Pharmac rejects request to fund tampons, pads

by Craig McCulloch / 19 April, 2017
RelatedArticlesModule - sanitary
Pharmac found menstruation was a "normal function" and that sanitary products were not medicines or medical devices. Photo/ RNZ

A campaign to lessen the cost of sanitary products for poorer Kiwis fails after drug-buying agency says menstruation is a "normal function".

Pharmac will not subsidise tampons and sanitary pads for all women.

The government funded drug-buying agency rejected an application it received from a private citizen late last year, asking it to cut the cost of sanitary products.

In a response to an Official Information Request from RNZ, Pharmac said the funding application was too broad and did "not provide sufficient information" to make its case.

Pharmac first had to decide whether feminine hygiene products fell within its funding powers.


Legally, the agency can only fund medicines, medical devices, or products which provide "therapeutic benefits relating to a health need".

"In Pharmac's view, sanitary products are not medicines or medical devices," the agency said in a statement.

It said the application did "not provide sufficient information" to show sanitary products helped address a health need.

Pharmac's director of operations Sarah Fitt said menstruation was a "normal function".

"You have to consider whether there's actually a health need there or whether you consider that normal monthly bleeding is a normal bodily function," she said.

Ms Fitt said the decision was not easy.

"We did spend a lot of time and there was a lot of discussion, carefully considering whether there was a therapeutic benefit and whether there was a health need."

The decision came as a blow for the Salvation Army, which has been lobbying for months for tampons and pads to be made more available.

The charity's head of social services, Pam Waugh, said she wished Pharmac could be more flexible.

"I would challenge the belief that they don't think [sanitary products] are therapeutic or meet a health need."

Young women who could not afford the products were contracting serious infections because they were reusing sanitary pads and tampons, she said.

"That affects their future, their future ability to have children, to be well and to not be weighed down by illness."

'What a wasted opportunity' - tampon petition organiser

Mount Maunganui woman Jody Hopkinson started an online petition in February when RNZ first revealed Pharmac had received a funding application.

The agency's decision was a big disappointment, she said.

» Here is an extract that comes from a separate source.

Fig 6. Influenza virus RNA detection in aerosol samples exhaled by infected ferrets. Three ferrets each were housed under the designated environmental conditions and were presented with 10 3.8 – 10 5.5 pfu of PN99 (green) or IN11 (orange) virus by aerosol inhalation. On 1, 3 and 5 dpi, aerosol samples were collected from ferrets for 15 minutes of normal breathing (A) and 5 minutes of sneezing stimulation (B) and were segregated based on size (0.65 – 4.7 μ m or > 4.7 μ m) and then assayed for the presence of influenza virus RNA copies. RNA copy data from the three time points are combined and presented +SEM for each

"What a wasted opportunity. It could have been a chance for Pharmac to really stand up and support girls and women who are paying a huge amount to bleed in this country."

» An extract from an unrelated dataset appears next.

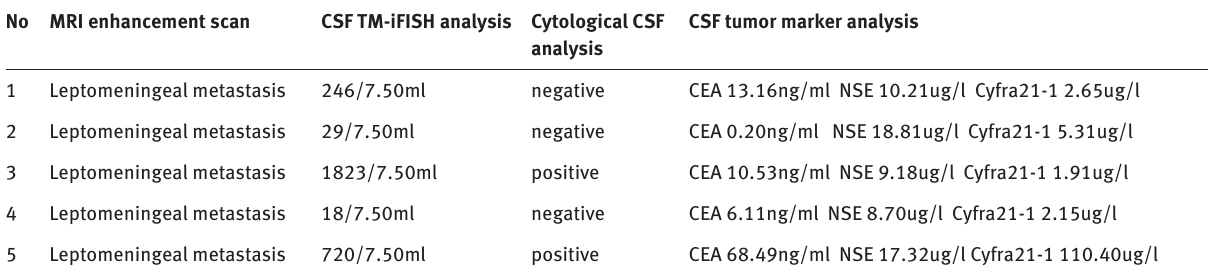
No MRI enhancement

Ms Hopkinson said she had shelled out hundreds of dollars over her lifetime dealing with heavy menstruation, due to having endometriosis.

"Women shouldn't have to be doing it. It's a very expensive part of our lives and we don't get a choice in it."

It was especially bad for people on low incomes, she said.

"The girls and women who are living in poverty at the moment are using socks in their knickers to stanch the blood flow and that's not good enough. Not in New Zealand."

Govt gave $50k to charity for sanitary products

The government last week announced it would give $50,000 to the children's charity, KidsCan, to supply schools with sanitary products.

At the time, Minister for Women Paula Bennett said the funding would provide more than 16,500 packs to about 2000 students.

"This is a practical way we can support young women who come from families in need," she said.

But Ms Waugh said she would like to see the government go further.

"What they've done with KidsCan is fantastic. It's only for schoolkids though. It's not into the universities or families that are struggling... We still need to go a bit wider."

She wanted the government to look into tax relief to bring down the cost of sanitary products across the board.

Pharmac leaves door open for specific requests

Pharmac said it remained open to considering future applications targeting groups of women with specific health needs.

It flagged the possibility of funding sanitary products for certain menstrual conditions, but said it would consider that if and when a request was made.

Pharmac said it had done "some careful thinking" about whether there were any menstrual disorders which would be eligible, but "at this stage, it is not clear to us whether they would".